Richard Dawkins, in his classic book The selfish gene from 1976, predicted the altruistic behavior of these lizards, except that instead of being a throat it was a beard and instead of being blue it was green. According to this author, what is important in evolution is not the organisms, but the survival of the fittest gene. Therefore, the altruism gene survives by helping another organism with that same gene, even if some of the organisms in which it is found do not reproduce.
However, for this to occur, it is necessary that individuals carrying the altruistic gene have traits, such as a green beard or a blue spot, that function as recognition labels. This is what Dawkins called the Altruistic Greenbeard Effect. Male blue-throated lizards were one of the early discoveries that supported Dawkins’ ideas.

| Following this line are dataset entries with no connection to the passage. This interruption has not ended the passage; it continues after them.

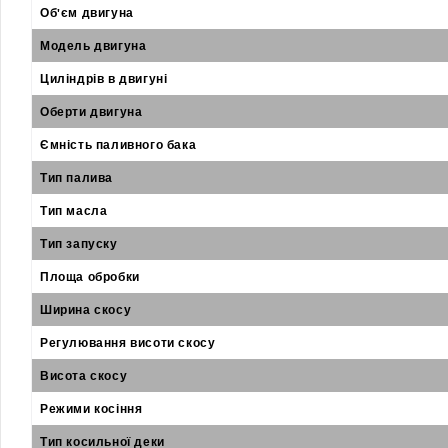
Об'єм двигуна
Модель двигуна
Циліндрів в двигуні
Оберти двигуна
Ємність паливного бака
Тип палива
Тип масла
Тип запуску
Площа обробки
Ширина скосу
Регулювання висоти скосу
Висота скосу
Режими косіння
Тип косильної деки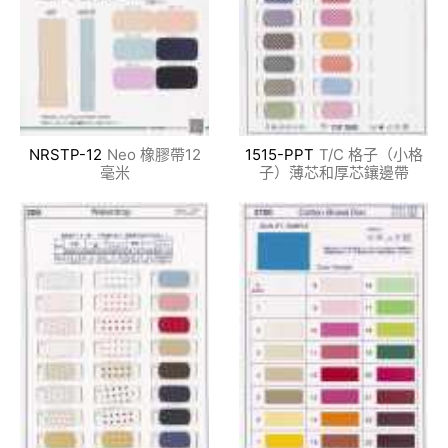
NRSTP-12
Neo 橡膠帶12
1515-PPT
T/C 格子（小格
毫米
子）薄芯和厚芯鑲邊帶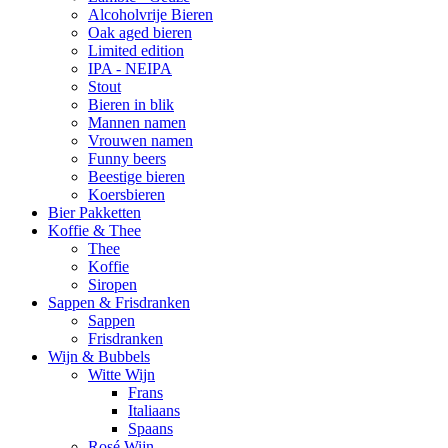
Alcoholvrije Bieren
Oak aged bieren
Limited edition
IPA - NEIPA
Stout
Bieren in blik
Mannen namen
Vrouwen namen
Funny beers
Beestige bieren
Koersbieren
Bier Pakketten
Koffie & Thee
Thee
Koffie
Siropen
Sappen & Frisdranken
Sappen
Frisdranken
Wijn & Bubbels
Witte Wijn
Frans
Italiaans
Spaans
Rosé Wijn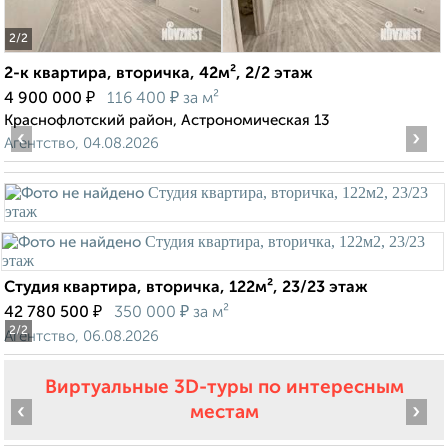
2
/2
2-к квартира, вторичка, 42м², 2/2 этаж
₽
₽
4 900 000
116 400
за м²
Краснофлотский район, Астрономическая 13
‹
›
Агентство, 04.08.2026
Студия квартира, вторичка, 122м², 23/23 этаж
₽
₽
42 780 500
350 000
за м²
2
/2
Агентство, 06.08.2026
Виртуальные 3D-туры по интересным
‹
›
местам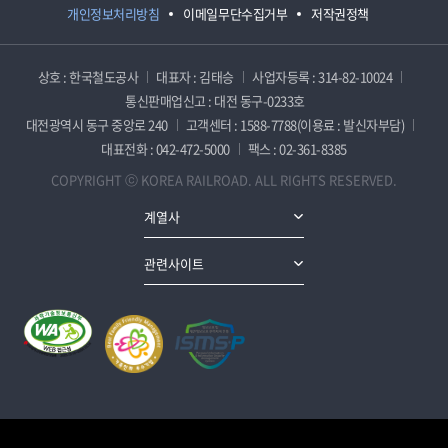
개인정보처리방침
이메일무단수집거부
저작권정책
상호 : 한국철도공사
대표자 : 김태승
사업자등록 : 314-82-10024
통신판매업신고 : 대전 동구-0233호
대전광역시 동구 중앙로 240
고객센터 : 1588-7788(이용료 : 발신자부담)
대표전화 : 042-472-5000
팩스 : 02-361-8385
COPYRIGHT ⓒ KOREA RAILROAD. ALL RIGHTS RESERVED.
계열사
관련사이트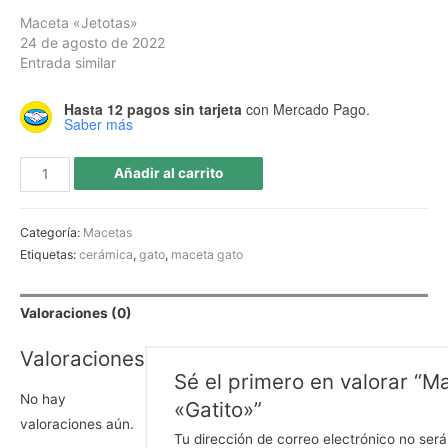
Maceta «Jetotas»
24 de agosto de 2022
Entrada similar
Hasta 12 pagos sin tarjeta
con Mercado Pago.
Saber más
Añadir al carrito
Categoría:
Macetas
Etiquetas:
cerámica
,
gato
,
maceta gato
Valoraciones (0)
Valoraciones
Sé el primero en valorar “M
No hay
«Gatito»”
valoraciones aún.
Tu dirección de correo electrónico no será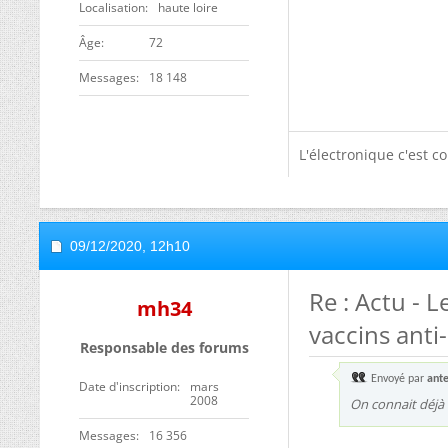
Localisation
haute loire
ge
72
Messages
18 148
L'électronique c'est co
09/12/2020,
12h10
Re : Actu - L
mh34
vaccins anti
Responsable des forums
Envoyé par
ant
Date d'inscription
mars
2008
On connait déjà l
Messages
16 356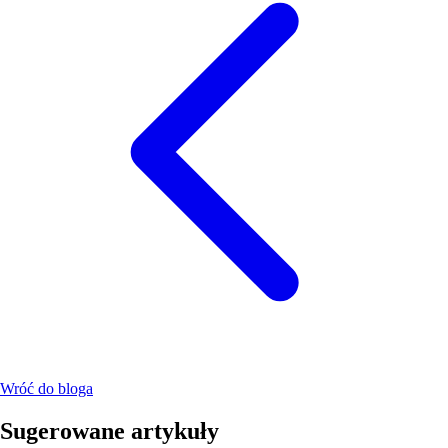
Wróć do bloga
Sugerowane artykuły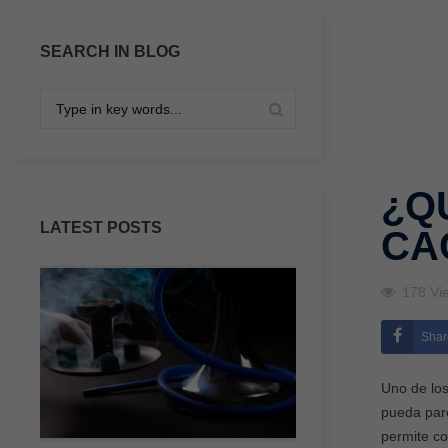
SEARCH IN BLOG
¿Q
LATEST POSTS
CA
178
Vi
Shar
Uno de los
pueda par
permite co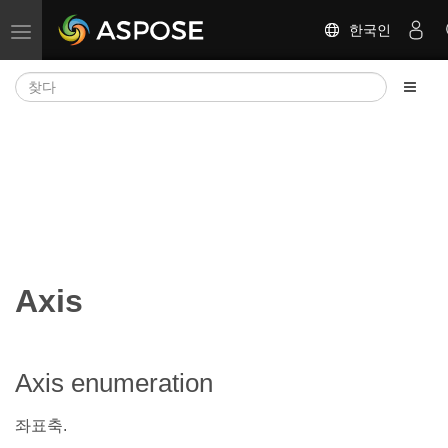
한국인
탐색 전환
Axis
Axis enumeration
좌표축.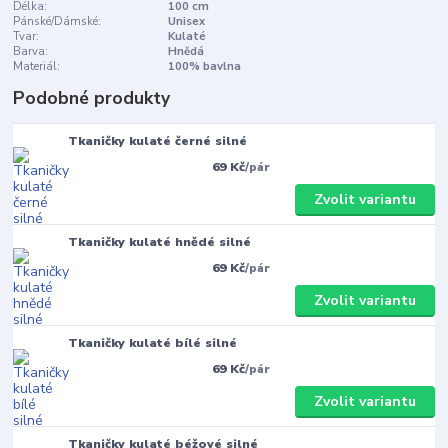
Délka:
100 cm
Pánské/Dámské:
Unisex
Tvar:
Kulaté
Barva:
Hnědá
Materiál:
100% bavlna
Podobné produkty
Tkaničky kulaté černé silné
69 Kč
/
pár
Zvolit variantu
Tkaničky kulaté hnědé silné
69 Kč
/
pár
Zvolit variantu
Tkaničky kulaté bílé silné
69 Kč
/
pár
Zvolit variantu
Tkaničky kulaté béžové silné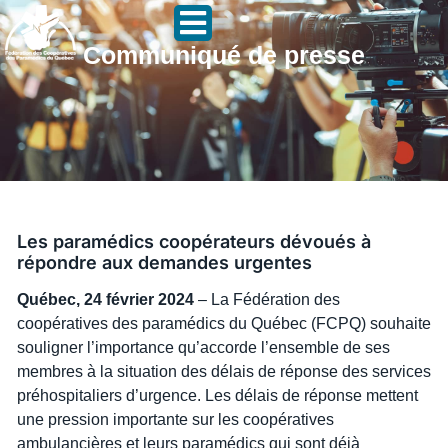
Communiqué de presse
Les paramédics coopérateurs dévoués à
répondre aux demandes urgentes
Québec, 24 février 2024
– La Fédération des
coopératives des paramédics du Québec (FCPQ) souhaite
souligner l’importance qu’accorde l’ensemble de ses
membres à la situation des délais de réponse des services
préhospitaliers d’urgence. Les délais de réponse mettent
une pression importante sur les coopératives
ambulancières et leurs paramédics qui sont déjà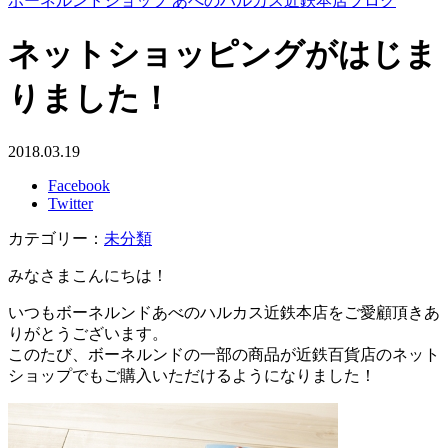
ボーネルンドショップ あべのハルカス近鉄本店ブログ
ネットショッピングがはじま
りました！
2018.03.19
Facebook
Twitter
カテゴリー：
未分類
みなさまこんにちは！
いつもボーネルンドあべのハルカス近鉄本店をご愛顧頂きあ
りがとうございます。
このたび、ボーネルンドの一部の商品が近鉄百貨店のネット
ショップでもご購入いただけるようになりました！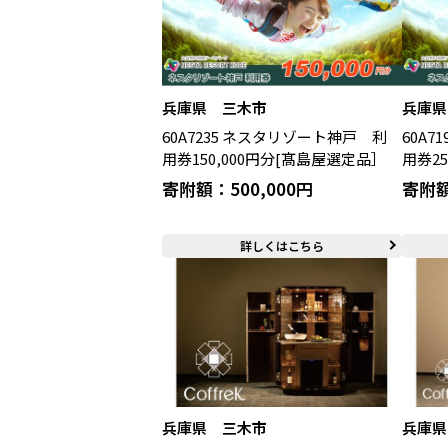
兵庫県 三木市
兵庫県
60A7235 ネスタリゾート神戸 利
60A
用券150,000円分[髙島屋選定品］
用券2
寄附額：500,000円
寄附額
詳しくはこちら
兵庫県 三木市
兵庫県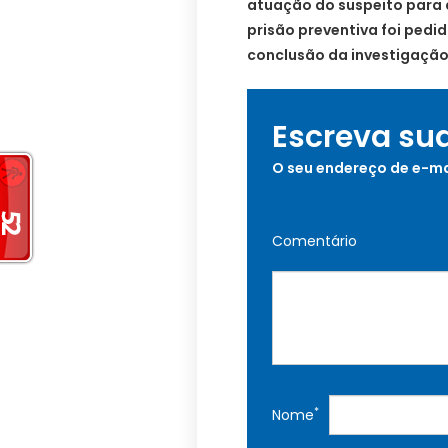
atuação do suspeito para 
prisão preventiva foi pedi
conclusão da investigação
Escreva su
O seu endereço de e-ma
Comentário
*
Nome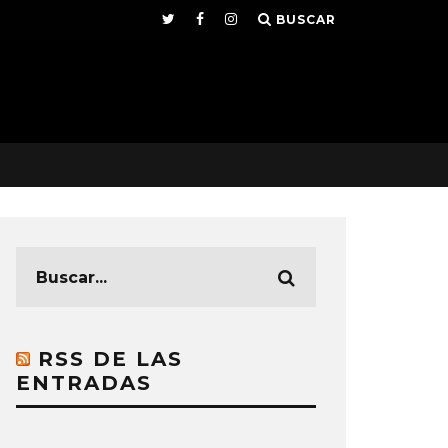
BUSCAR
RSS DE LAS
ENTRADAS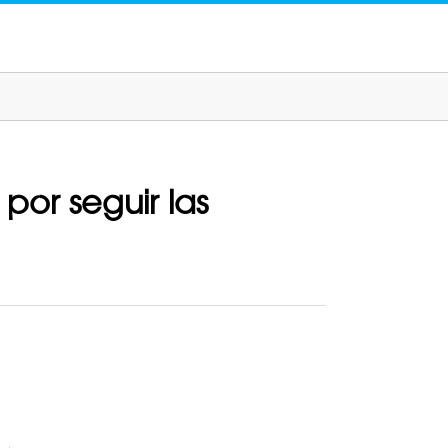
por seguir las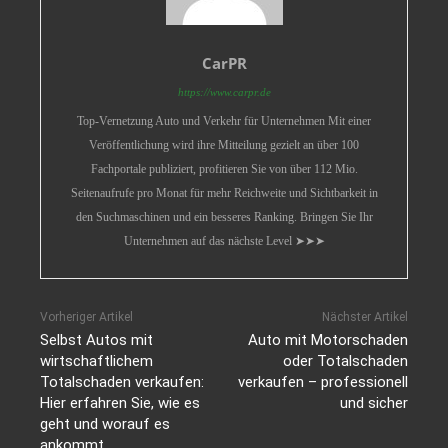
CarPR
https://www.carpr.de
Top-Vernetzung Auto und Verkehr für Unternehmen Mit einer
Veröffentlichung wird ihre Mitteilung gezielt an über 100
Fachportale publiziert, profitieren Sie von über 112 Mio.
Seitenaufrufe pro Monat für mehr Reichweite und Sichtbarkeit in
den Suchmaschinen und ein besseres Ranking. Bringen Sie Ihr
Unternehmen auf das nächste Level ➤➤➤
Vorheriger Artikel
Nächster Artikel
Selbst Autos mit
Auto mit Motorschaden
wirtschaftlichem
oder Totalschaden
Totalschaden verkaufen:
verkaufen – professionell
Hier erfahren Sie, wie es
und sicher
geht und worauf es
ankommt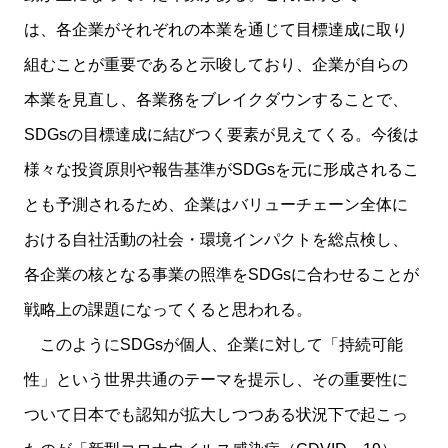
は、各企業がそれぞれの本業を通じて目標達成に取り
組むことが重要であると示唆しており、企業が自らの
本業を見直し、各業務をブレイクダウンすることで、
SDGsの目標達成に結びつく要素が見えてくる。今後は
様々な投資原則や報告基準がSDGsを元に形成されるこ
とも予測されるため、企業はバリューチェーン全体に
おける自社活動の社会・環境インパクトを総点検し、
各企業の核となる事業の照準をSDGsに合わせることが
戦略上の課題になってくると思われる。
このようにSDGsが個人、企業に対して「持続可能
性」という世界共通のテーマを提示し、その重要性に
ついて日本でも認知が拡大しつつある状況下で起こっ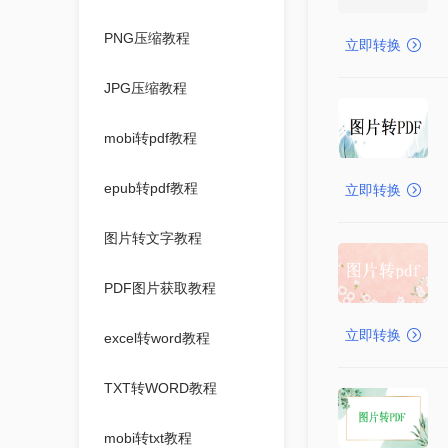
PNG压缩教程
立即转换
JPG压缩教程
mobi转pdf教程
epub转pdf教程
立即转换
图片转文字教程
PDF图片获取教程
立即转换
excel转word教程
TXT转WORD教程
mobi转txt教程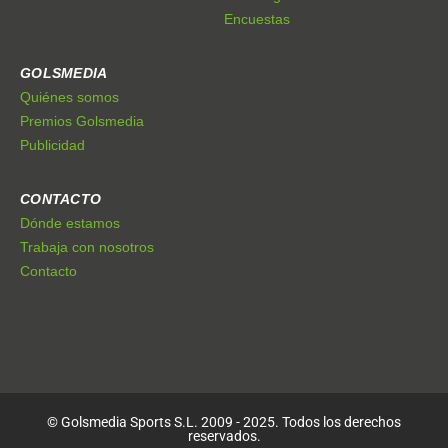
Encuestas
GOLSMEDIA
Quiénes somos
Premios Golsmedia
Publicidad
CONTACTO
Dónde estamos
Trabaja con nosotros
Contacto
© Golsmedia Sports S.L. 2009 - 2025. Todos los derechos
reservados.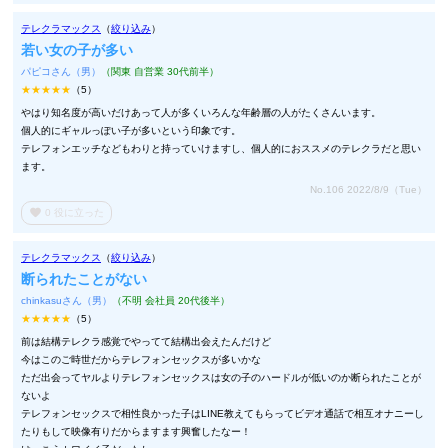
テレクラマックス
（
絞り込み
）
若い女の子が多い
パピコさん（男）
（関東 自営業 30代前半）
★★★★★
（5）
やはり知名度が高いだけあって人が多くいろんな年齢層の人がたくさんいます。
個人的にギャルっぽい子が多いという印象です。
テレフォンエッチなどもわりと持っていけますし、個人的におススメのテレクラだと思い
ます。
No.106 2022/8/9（Tue）
favorite
0
役に立った
テレクラマックス
（
絞り込み
）
断られたことがない
chinkasuさん（男）
（不明 会社員 20代後半）
★★★★★
（5）
前は結構テレクラ感覚でやってて結構出会えたんだけど
今はこのご時世だからテレフォンセックスが多いかな
ただ出会ってヤルよりテレフォンセックスは女の子のハードルが低いのか断られたことが
ないよ
テレフォンセックスで相性良かった子はLINE教えてもらってビデオ通話で相互オナニーし
たりもして映像有りだからますます興奮したなー！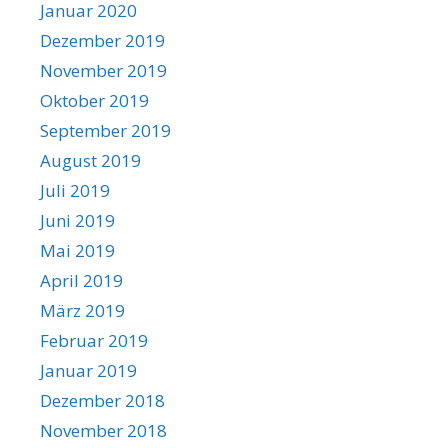
Januar 2020
Dezember 2019
November 2019
Oktober 2019
September 2019
August 2019
Juli 2019
Juni 2019
Mai 2019
April 2019
März 2019
Februar 2019
Januar 2019
Dezember 2018
November 2018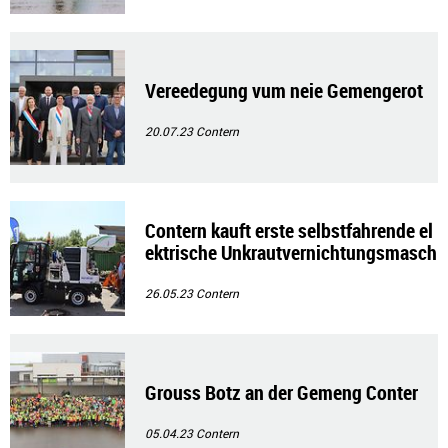
Vereedegung vum neie Gemengerot
20.07.23
Contern
Contern kauft erste selbstfahrende el
ektrische Unkrautvernichtungsmasch
ine
26.05.23
Contern
Grouss Botz an der Gemeng Conter
05.04.23
Contern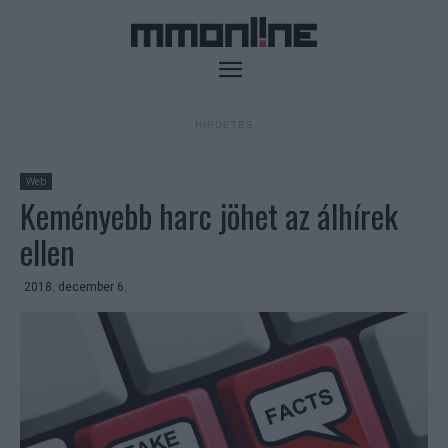
- HIRDETÉS -
Web
Keményebb harc jöhet az álhírek
ellen
2018. december 6.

Barry Sinervo continued to catch lizards in Los Baños and bring them to his laboratory for the rest of his professional career. Concerned about the drastic decline he observed in lizard populations, he decided to dedicate his last years to researching the consequences of climate change on these animals. Lizards are ectotherms, they depend on ambient temperature and that makes them especially vulnerable to global warming.
As he says in a TED talk, it was like a punch in the stomach for him to learn that the Western scaly lizard, with which he had done his doctoral thesis in 1984, had already become extinct. “This is just basic math, temperatures are rising, lizards are going extinct.” In a study published in Science In 2010, Sinervo estimated that, if we do not act, by 2080, 20% of the world’s lizards will have become extinct.
In March 2021, when Barry Sinervo was 60 years old, cancer decided to end his life among lizards, but he passed the baton to an entire team eager to continue with his line of research, so that we can understand the qualities that emerge from evolution and so that the games that have been developing for millions of years among the recesses of the rocks do not cease.